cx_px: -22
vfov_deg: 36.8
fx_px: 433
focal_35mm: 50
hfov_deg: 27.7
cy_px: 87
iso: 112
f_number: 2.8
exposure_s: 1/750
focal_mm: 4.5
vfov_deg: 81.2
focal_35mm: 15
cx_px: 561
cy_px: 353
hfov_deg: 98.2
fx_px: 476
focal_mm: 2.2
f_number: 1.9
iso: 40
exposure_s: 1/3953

...

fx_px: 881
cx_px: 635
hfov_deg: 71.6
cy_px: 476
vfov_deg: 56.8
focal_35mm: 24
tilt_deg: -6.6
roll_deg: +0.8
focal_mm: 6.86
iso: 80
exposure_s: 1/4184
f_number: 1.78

# [Assignment]
Scan the listing above for the line that has "vfov_deg: 56.8", then copy exactly from that line through the line that has "f_number: 1.78".

# [Reply to the task]
vfov_deg: 56.8
focal_35mm: 24
tilt_deg: -6.6
roll_deg: +0.8
focal_mm: 6.86
iso: 80
exposure_s: 1/4184
f_number: 1.78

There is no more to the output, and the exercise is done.